WHAT THE EXERCISE ASKS: Using the listing below, output only the lines from the one that contains "<source format=sv>" through the one that contains "X174570000Y-100000000D01*", inclusive, exactly as given and without images.

RECORDED DATA:
- - -
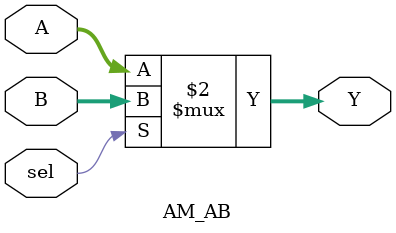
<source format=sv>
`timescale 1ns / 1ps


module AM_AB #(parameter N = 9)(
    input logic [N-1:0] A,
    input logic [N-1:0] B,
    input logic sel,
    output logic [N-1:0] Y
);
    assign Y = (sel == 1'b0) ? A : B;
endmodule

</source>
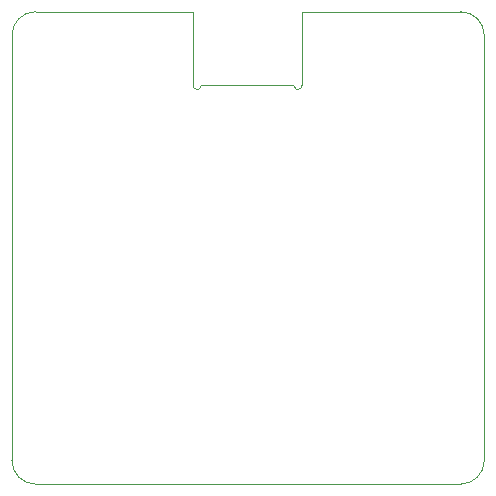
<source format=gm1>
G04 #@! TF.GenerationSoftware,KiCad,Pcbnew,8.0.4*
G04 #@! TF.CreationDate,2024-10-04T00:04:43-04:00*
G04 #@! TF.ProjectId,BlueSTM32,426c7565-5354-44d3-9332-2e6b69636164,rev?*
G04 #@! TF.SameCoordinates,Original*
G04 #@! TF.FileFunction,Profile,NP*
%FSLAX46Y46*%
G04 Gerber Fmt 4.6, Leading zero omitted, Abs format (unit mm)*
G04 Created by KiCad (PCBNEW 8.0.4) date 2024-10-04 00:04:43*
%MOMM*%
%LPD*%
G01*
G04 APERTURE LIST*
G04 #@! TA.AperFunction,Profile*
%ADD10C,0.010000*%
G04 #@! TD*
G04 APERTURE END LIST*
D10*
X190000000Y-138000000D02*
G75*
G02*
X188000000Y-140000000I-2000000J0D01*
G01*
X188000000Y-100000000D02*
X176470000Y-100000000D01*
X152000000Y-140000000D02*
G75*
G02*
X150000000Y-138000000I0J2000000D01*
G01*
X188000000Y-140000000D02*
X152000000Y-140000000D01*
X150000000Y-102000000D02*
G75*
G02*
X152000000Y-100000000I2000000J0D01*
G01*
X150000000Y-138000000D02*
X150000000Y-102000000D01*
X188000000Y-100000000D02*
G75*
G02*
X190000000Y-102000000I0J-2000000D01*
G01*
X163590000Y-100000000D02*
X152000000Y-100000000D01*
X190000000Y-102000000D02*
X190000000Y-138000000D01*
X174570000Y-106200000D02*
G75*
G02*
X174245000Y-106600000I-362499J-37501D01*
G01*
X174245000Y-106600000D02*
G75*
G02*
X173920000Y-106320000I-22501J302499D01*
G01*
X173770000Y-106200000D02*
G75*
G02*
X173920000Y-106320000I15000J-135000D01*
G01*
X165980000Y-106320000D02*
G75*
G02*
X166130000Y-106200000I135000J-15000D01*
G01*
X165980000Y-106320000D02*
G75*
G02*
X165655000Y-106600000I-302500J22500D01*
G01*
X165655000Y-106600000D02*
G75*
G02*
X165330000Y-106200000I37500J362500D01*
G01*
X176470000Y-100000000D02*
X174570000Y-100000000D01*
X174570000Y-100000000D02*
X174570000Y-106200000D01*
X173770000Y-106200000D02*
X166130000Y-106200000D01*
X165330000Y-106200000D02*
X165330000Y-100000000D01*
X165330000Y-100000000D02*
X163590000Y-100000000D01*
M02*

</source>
- - -
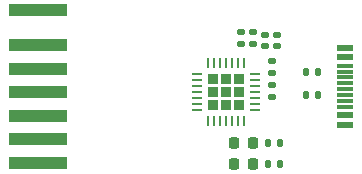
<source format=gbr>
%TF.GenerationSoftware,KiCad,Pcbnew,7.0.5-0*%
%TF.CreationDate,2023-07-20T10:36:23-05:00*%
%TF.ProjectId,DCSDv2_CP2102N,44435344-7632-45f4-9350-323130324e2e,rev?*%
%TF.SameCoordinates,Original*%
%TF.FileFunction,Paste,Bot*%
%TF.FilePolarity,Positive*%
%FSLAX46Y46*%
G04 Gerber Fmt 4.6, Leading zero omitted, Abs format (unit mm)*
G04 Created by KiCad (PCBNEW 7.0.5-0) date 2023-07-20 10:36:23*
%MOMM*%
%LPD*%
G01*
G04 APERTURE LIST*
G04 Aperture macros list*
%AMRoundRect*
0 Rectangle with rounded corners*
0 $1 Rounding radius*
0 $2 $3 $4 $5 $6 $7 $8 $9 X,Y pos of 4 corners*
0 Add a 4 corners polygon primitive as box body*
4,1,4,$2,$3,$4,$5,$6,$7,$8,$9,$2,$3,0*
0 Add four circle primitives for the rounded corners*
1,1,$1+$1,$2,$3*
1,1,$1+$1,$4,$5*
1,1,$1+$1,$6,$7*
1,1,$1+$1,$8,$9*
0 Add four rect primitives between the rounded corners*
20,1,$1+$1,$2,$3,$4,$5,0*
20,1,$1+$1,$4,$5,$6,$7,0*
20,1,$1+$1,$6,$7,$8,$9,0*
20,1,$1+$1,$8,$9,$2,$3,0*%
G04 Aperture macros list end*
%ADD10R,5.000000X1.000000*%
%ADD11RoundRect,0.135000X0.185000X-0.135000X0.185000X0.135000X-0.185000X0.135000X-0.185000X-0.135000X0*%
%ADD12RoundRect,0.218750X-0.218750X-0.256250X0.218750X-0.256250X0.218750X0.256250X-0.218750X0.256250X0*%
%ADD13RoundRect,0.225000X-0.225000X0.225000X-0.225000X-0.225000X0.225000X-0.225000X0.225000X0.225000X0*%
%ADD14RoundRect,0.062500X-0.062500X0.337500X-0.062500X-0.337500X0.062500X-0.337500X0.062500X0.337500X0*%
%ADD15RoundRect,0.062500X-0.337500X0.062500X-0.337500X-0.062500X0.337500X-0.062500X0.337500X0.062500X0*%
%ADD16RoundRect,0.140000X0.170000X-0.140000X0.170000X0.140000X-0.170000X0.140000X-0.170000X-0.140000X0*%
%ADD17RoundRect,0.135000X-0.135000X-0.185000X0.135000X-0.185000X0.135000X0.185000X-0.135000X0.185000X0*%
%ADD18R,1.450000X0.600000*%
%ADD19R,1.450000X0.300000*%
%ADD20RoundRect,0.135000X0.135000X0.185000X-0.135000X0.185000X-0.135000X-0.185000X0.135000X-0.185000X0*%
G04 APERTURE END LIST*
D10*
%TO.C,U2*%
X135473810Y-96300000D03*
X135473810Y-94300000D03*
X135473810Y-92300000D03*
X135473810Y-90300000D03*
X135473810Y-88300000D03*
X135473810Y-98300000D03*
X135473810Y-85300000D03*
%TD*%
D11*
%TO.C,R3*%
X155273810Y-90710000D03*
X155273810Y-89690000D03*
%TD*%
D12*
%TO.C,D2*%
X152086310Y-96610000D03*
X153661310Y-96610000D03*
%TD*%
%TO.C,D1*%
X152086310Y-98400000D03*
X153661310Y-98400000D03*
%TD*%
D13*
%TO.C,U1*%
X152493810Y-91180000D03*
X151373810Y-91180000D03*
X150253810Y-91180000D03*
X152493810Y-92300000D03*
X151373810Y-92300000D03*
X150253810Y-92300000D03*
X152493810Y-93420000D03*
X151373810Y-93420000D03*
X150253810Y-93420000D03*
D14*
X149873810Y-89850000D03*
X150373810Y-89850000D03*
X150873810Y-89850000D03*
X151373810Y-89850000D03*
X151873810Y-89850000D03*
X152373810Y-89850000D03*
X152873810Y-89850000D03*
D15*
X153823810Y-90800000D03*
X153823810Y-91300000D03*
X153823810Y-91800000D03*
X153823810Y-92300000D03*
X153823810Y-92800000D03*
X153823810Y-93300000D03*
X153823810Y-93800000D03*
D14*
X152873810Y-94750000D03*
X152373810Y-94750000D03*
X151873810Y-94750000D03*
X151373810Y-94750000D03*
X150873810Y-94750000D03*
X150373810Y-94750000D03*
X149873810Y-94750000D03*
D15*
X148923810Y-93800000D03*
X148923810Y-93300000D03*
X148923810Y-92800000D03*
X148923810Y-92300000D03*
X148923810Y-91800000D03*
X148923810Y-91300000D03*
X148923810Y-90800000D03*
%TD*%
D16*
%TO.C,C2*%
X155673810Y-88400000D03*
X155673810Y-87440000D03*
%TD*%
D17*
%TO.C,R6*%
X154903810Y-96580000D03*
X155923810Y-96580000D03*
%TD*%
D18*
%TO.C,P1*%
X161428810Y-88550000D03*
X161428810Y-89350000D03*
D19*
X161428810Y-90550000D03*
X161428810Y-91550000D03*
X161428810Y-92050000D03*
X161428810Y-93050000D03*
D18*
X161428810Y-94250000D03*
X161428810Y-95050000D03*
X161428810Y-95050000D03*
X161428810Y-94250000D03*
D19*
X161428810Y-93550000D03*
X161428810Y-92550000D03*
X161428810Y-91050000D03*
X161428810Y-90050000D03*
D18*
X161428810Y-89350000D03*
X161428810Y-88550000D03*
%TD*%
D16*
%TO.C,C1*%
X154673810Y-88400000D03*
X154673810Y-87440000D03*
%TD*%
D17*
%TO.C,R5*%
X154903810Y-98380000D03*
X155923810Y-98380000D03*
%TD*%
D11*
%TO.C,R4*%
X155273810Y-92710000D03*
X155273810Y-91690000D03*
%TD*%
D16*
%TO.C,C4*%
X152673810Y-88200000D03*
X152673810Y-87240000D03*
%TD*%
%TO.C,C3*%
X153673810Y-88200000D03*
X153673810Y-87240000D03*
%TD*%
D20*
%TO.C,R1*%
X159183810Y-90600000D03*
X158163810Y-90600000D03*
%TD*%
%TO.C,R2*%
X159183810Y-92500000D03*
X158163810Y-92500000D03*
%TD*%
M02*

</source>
- - -
TASK SOLUTION:
<source format=sv>
`timescale 1ns / 1ps


module AM_AB #(parameter N = 9)(
    input logic [N-1:0] A,
    input logic [N-1:0] B,
    input logic sel,
    output logic [N-1:0] Y
);
    assign Y = (sel == 1'b0) ? A : B;
endmodule

</source>
<source format=gm1>
G04 #@! TF.GenerationSoftware,KiCad,Pcbnew,8.0.4*
G04 #@! TF.CreationDate,2024-10-04T00:04:43-04:00*
G04 #@! TF.ProjectId,BlueSTM32,426c7565-5354-44d3-9332-2e6b69636164,rev?*
G04 #@! TF.SameCoordinates,Original*
G04 #@! TF.FileFunction,Profile,NP*
%FSLAX46Y46*%
G04 Gerber Fmt 4.6, Leading zero omitted, Abs format (unit mm)*
G04 Created by KiCad (PCBNEW 8.0.4) date 2024-10-04 00:04:43*
%MOMM*%
%LPD*%
G01*
G04 APERTURE LIST*
G04 #@! TA.AperFunction,Profile*
%ADD10C,0.010000*%
G04 #@! TD*
G04 APERTURE END LIST*
D10*
X190000000Y-138000000D02*
G75*
G02*
X188000000Y-140000000I-2000000J0D01*
G01*
X188000000Y-100000000D02*
X176470000Y-100000000D01*
X152000000Y-140000000D02*
G75*
G02*
X150000000Y-138000000I0J2000000D01*
G01*
X188000000Y-140000000D02*
X152000000Y-140000000D01*
X150000000Y-102000000D02*
G75*
G02*
X152000000Y-100000000I2000000J0D01*
G01*
X150000000Y-138000000D02*
X150000000Y-102000000D01*
X188000000Y-100000000D02*
G75*
G02*
X190000000Y-102000000I0J-2000000D01*
G01*
X163590000Y-100000000D02*
X152000000Y-100000000D01*
X190000000Y-102000000D02*
X190000000Y-138000000D01*
X174570000Y-106200000D02*
G75*
G02*
X174245000Y-106600000I-362499J-37501D01*
G01*
X174245000Y-106600000D02*
G75*
G02*
X173920000Y-106320000I-22501J302499D01*
G01*
X173770000Y-106200000D02*
G75*
G02*
X173920000Y-106320000I15000J-135000D01*
G01*
X165980000Y-106320000D02*
G75*
G02*
X166130000Y-106200000I135000J-15000D01*
G01*
X165980000Y-106320000D02*
G75*
G02*
X165655000Y-106600000I-302500J22500D01*
G01*
X165655000Y-106600000D02*
G75*
G02*
X165330000Y-106200000I37500J362500D01*
G01*
X176470000Y-100000000D02*
X174570000Y-100000000D01*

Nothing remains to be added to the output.